The fact that you cloned temp array doesn't matter - all it did was create a copy of temp and then assign it to n.
In order to copy values into array passed into your method method you might want to look at:System.arraycopy
It all, of course, depends on the sizes of your n array and the one you create inside method method.
Assuming they both have the same length, for example, you would do it like that:
public static void main(String[] args)
{
int[] temp_array = {1};
method(temp_array);
System.out.println(temp_array[0]);
}
public static void method(int[] n)
{
int[] temp = new int[]{2};
System.arraycopy(temp, 0, n, 0, n.length);
// or System.arraycopy(temp, 0, n, 0, temp.length) -
// since we assumed that n and temp are of the same length
}
In your method
public static void method(int[] n)
n is another name for the array that way passed in. It points to the same place in memory as the original, which is an array of ints. If you change one of the values stored in that array, all names that point to it will see the change.
However, in the actual method
public static void method(int[] n) {
int[] temp = new int[]{2};
n = temp.clone();
}
You're creating a new array and then saying "the name 'n' now points at this, other array, not the one that was passed in". In effect, the name 'n' is no longer a name for the array that was passed in.

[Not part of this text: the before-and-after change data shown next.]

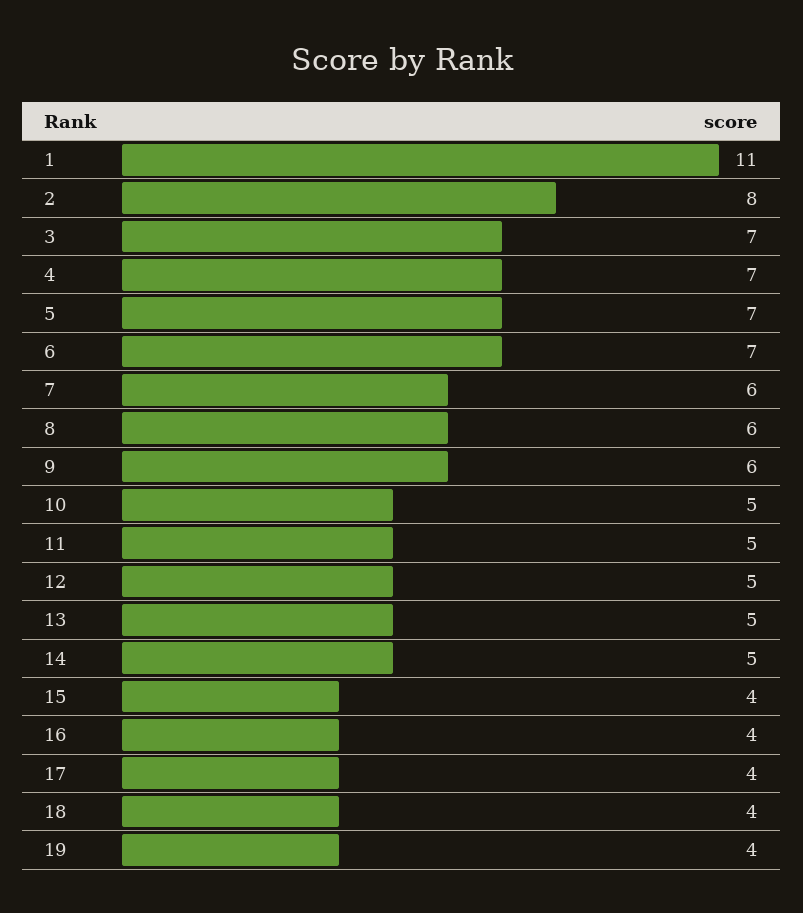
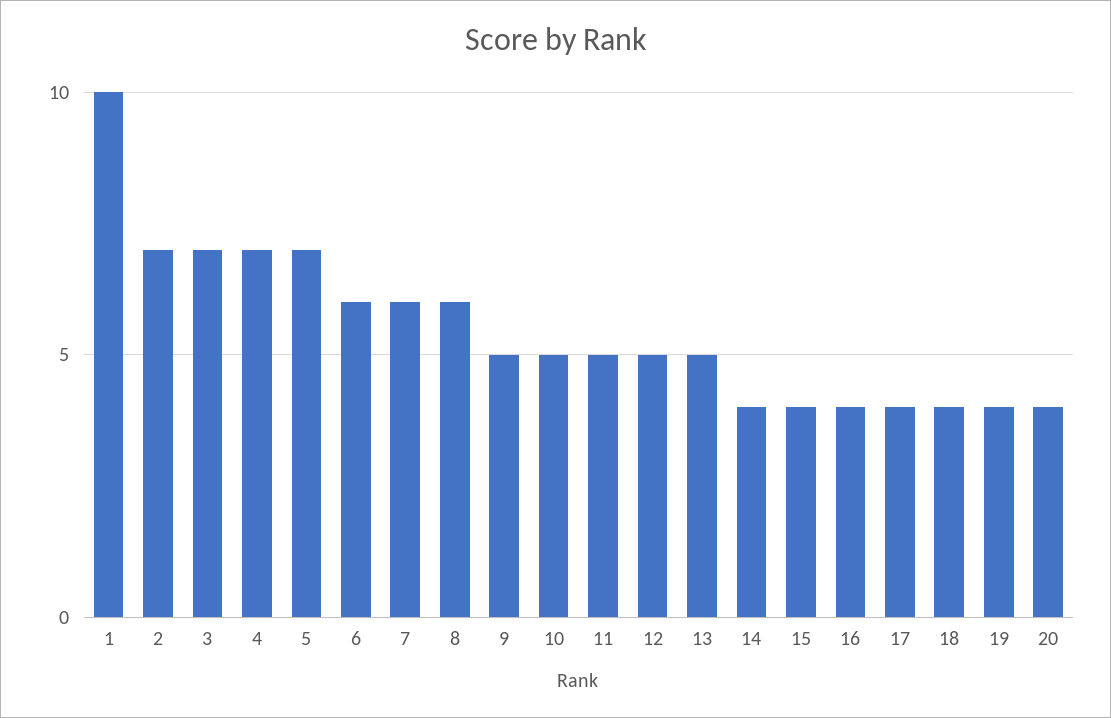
  {
-   "1": 11,
+   "1": 10,
-   "2": 8,
+   "2": 7,
    "3": 7,
    "4": 7,
    "5": 7,
-   "6": 7,
+   "6": 6,
    "7": 6,
    "8": 6,
-   "9": 6,
+   "9": 5,
    "10": 5,
    "11": 5,
    "12": 5,
    "13": 5,
-   "14": 5,
+   "14": 4,
    "15": 4,
    "16": 4,
    "17": 4,
    "18": 4,
-   "19": 4
+   "19": 4,
+   "20": 4
  }

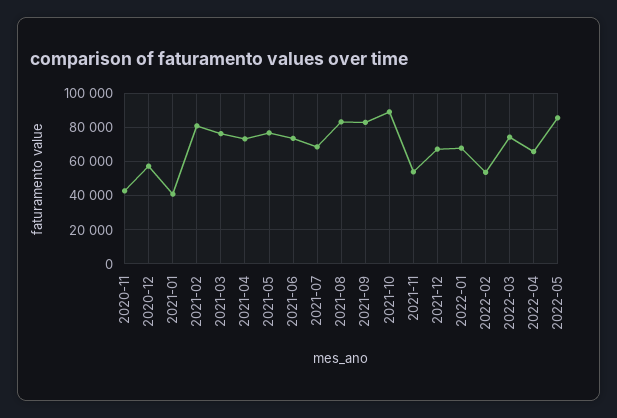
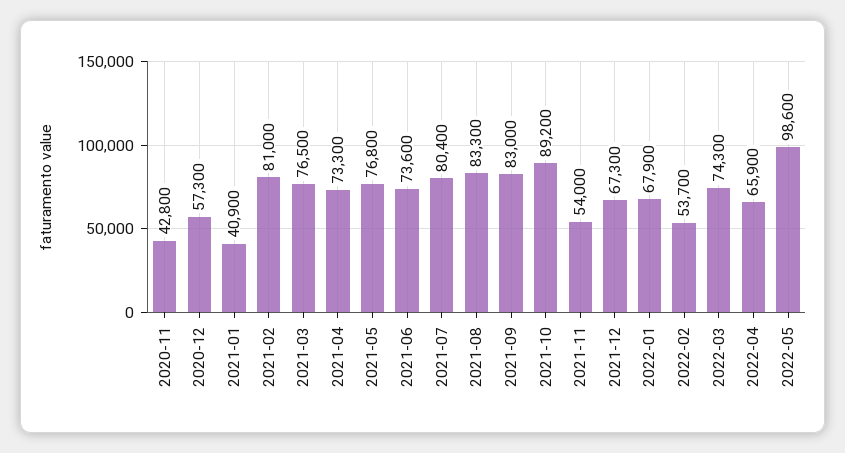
  {
    "2020-11": 42800,
    "2020-12": 57300,
    "2021-01": 40900,
    "2021-02": 81000,
    "2021-03": 76500,
    "2021-04": 73300,
    "2021-05": 76800,
    "2021-06": 73600,
-   "2021-07": 70000,
+   "2021-07": 80400,
    "2021-08": 83300,
    "2021-09": 83000,
    "2021-10": 89200,
    "2021-11": 54000,
    "2021-12": 67300,
    "2022-01": 67900,
    "2022-02": 53700,
    "2022-03": 74300,
    "2022-04": 65900,
-   "2022-05": 85000
+   "2022-05": 98600
  }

As you correctly note, you cannot assign to the array reference passed as a parameter. (Or more precisely, the assignment won't have any effect in the caller.)
This is about the best that you can do:
public static void method(int[] n) {
int[] temp = new int[]{2};
for (int i = 0; i < temp.length; i++) {
n[i] = temp[i];
}
// ... or the equivalent using System.arraycopy(...) or some such
}
Of course, this only works properly if the size of the input array is the same as the size of the array you are copying to it. (How you should deal with this will be application specific ...)
For the record Java passes the array reference by value. It doesn't pass the array contents by value. And clone won't help to solve this problem. (At least, not with the method signature as declared.)
In your method method, nothing that you assign to n will ever change the value of the object passed in and assigned to n. At the beginning of method, n points to an array. When you assign n to equal another array, you've simply re-pointed which array n points to, and haven't changed anything about temp_array from the main method.